**The data**
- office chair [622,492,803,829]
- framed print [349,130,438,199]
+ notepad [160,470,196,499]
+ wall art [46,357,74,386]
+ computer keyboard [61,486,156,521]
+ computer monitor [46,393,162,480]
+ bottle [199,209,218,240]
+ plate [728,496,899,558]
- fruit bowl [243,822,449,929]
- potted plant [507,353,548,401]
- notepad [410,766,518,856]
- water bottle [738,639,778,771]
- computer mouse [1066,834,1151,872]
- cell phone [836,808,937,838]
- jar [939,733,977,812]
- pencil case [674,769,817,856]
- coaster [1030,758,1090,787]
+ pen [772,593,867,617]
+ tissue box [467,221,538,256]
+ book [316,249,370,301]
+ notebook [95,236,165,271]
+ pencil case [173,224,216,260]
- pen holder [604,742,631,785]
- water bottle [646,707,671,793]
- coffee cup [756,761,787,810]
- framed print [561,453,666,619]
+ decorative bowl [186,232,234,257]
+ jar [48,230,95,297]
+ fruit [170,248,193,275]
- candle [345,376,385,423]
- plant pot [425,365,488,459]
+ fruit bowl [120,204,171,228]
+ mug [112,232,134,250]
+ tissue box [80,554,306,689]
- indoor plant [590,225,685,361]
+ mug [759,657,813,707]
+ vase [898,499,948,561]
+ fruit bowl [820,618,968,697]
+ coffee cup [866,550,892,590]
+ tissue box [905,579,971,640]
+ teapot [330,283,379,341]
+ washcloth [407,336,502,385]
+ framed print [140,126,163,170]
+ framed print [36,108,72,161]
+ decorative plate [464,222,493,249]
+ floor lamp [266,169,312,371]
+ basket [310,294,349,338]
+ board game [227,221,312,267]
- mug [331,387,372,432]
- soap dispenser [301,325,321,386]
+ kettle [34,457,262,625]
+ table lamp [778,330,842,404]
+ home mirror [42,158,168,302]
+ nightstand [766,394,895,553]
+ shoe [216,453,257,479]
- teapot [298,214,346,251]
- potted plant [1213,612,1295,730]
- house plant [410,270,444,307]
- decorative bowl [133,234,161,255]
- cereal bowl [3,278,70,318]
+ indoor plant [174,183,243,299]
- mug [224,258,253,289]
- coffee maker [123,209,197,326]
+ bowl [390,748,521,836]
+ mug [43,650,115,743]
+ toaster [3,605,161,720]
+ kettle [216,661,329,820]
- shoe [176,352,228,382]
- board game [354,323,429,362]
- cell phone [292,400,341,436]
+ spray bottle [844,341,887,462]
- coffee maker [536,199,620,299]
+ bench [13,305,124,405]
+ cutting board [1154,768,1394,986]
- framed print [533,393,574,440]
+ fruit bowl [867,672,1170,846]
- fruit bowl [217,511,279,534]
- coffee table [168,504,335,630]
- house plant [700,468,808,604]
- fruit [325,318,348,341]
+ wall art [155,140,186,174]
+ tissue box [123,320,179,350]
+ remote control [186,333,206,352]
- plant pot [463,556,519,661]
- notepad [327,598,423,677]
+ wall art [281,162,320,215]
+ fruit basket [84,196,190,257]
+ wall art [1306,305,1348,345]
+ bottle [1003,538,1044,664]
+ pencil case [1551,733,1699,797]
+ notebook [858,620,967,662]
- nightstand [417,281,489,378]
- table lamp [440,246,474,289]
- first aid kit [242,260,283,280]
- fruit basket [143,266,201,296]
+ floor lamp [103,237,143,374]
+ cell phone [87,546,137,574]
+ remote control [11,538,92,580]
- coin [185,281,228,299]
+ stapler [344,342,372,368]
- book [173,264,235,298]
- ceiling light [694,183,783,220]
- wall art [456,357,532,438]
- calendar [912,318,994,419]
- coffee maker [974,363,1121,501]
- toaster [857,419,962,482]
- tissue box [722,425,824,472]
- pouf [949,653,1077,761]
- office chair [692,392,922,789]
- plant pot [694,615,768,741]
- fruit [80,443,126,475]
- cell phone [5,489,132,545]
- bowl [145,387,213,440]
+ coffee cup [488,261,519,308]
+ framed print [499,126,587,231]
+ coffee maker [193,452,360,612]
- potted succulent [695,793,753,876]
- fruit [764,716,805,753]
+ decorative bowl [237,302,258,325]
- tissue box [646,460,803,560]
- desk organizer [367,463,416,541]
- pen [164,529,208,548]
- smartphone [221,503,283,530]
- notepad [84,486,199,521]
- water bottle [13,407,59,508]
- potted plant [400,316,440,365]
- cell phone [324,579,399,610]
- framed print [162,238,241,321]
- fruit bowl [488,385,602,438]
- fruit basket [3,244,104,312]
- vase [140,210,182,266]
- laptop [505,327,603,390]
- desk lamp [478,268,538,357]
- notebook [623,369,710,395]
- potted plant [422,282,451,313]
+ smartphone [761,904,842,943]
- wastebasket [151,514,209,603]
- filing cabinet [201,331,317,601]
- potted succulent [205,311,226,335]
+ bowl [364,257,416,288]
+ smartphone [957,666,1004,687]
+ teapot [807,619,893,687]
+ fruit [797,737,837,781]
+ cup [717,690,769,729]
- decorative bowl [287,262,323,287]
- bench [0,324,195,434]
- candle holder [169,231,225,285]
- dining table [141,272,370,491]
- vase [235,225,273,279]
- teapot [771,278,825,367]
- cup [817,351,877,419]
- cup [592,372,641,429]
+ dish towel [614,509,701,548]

**Work instruction**
Scan the listing above and work out how many lines contain the string "cell"; reply with only that number.

**Written solution**
5